Vor einem Spiel gegen Beitar Nordia stellten Ultras des arabischen Clubs MS Kfar Qasem ihren Gästen einen Tisch mit Snacks und Getränken in den Block. Videos im Fußballforum zeigen, wie die Ultras beider Teams nach dem Spiel in einer Shisha-Bar gemeinsam rauchen, Kicker spielen und Sprechchöre anstimmen. Vor dem »Klassiker«, wie das jüngste Spiel des MS Kfar Qasem gegen Maccabi Sha’arayim angekündigt worden war, waren die Fans aus Rehovot eingeladen, in einem Hummus-Lokal und einer Bäckerei in Kfar Qasem umsonst zu essen.

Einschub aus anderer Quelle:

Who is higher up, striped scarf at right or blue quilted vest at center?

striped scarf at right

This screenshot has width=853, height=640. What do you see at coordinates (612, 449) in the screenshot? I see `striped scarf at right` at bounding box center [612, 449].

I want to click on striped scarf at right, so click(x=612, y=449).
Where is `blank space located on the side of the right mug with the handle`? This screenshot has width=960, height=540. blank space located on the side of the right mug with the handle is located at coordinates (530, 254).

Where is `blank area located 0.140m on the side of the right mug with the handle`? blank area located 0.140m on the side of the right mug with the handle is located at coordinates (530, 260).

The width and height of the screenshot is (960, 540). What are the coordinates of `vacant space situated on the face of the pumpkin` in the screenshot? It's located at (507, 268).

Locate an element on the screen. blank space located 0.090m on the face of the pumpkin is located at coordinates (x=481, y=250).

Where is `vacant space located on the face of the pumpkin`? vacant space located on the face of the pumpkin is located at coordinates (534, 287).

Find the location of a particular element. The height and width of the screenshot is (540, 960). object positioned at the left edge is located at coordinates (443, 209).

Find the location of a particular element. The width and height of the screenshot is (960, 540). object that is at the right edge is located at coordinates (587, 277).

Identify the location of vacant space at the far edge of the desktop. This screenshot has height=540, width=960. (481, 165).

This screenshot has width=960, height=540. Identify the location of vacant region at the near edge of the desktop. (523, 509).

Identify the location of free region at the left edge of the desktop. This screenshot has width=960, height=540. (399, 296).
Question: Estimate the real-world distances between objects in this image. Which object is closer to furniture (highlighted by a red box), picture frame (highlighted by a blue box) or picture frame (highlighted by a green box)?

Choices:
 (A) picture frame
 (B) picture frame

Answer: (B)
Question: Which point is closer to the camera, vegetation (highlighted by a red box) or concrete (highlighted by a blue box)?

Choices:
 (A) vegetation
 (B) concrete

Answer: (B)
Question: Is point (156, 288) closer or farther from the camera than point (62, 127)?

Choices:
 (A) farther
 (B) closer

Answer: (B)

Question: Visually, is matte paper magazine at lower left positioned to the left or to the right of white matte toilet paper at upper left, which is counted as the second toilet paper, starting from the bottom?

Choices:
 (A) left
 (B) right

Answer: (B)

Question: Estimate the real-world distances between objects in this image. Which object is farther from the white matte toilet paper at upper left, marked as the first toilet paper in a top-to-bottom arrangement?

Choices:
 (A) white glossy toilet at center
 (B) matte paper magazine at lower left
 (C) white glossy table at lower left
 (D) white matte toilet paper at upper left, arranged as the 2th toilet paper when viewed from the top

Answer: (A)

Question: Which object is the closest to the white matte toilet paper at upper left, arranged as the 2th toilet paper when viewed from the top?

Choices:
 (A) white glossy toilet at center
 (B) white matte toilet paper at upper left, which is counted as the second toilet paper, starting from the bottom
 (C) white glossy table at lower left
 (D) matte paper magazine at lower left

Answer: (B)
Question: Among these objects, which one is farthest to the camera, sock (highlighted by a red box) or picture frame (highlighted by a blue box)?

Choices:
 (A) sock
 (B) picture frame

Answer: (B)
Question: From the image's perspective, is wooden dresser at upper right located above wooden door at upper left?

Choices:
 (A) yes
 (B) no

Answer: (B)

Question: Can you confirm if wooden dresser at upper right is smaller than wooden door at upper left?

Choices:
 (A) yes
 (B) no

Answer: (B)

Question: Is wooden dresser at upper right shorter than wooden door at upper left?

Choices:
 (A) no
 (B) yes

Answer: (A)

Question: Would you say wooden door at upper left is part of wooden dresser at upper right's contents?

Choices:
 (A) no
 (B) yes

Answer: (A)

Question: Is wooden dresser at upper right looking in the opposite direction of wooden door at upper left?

Alaa Amer, der als Jugendlicher zu jedem Spiel von Maccabi Tel Aviv ging, sagt, die Ultras von Kfar Qasem hätten sich 2013 zusammengefunden, um in der Stadt etwas Positives zu schaffen und den Kindern und Jugendlichen ein Angebot abseits der Straße zu machen. Fußballfans der Stadt, zuvor meist Anhänger großer Vereine wie Maccabi Haifa oder Hapoel Tel Aviv, hätten beschlossen, die große Fußballatmosphäre aus der ersten Liga auf die Ränge des örtlichen Abu-Hamis-Stadions zu bringen. Entsprechend erschallen die meisten Sprechchöre der Ultras des MS Kfar Qasem auf Hebräisch. Einen eigenen arabischen Verein zu unterstützen, statt eine Minderheit unter den Anhängern eines jüdischen zu sein, und dabei Wert auf gute Beziehungen zu jüdischen Mannschaften zu legen – das ist ein Musterbeispiel für die Israelisierung der arabischen Bevölkerung. Erfolgreich ist MS Kfar Qasem noch dazu: Am Ende eines äußerst spannenden Zweikampfs mit Hakoah Amidar Ramat Gan sicherte sich der Club in diesem Jahr die Meisterschaft in der dritten Liga Süd. Das war Anlass für mehrtägige Feierlichkeiten in der Stadt.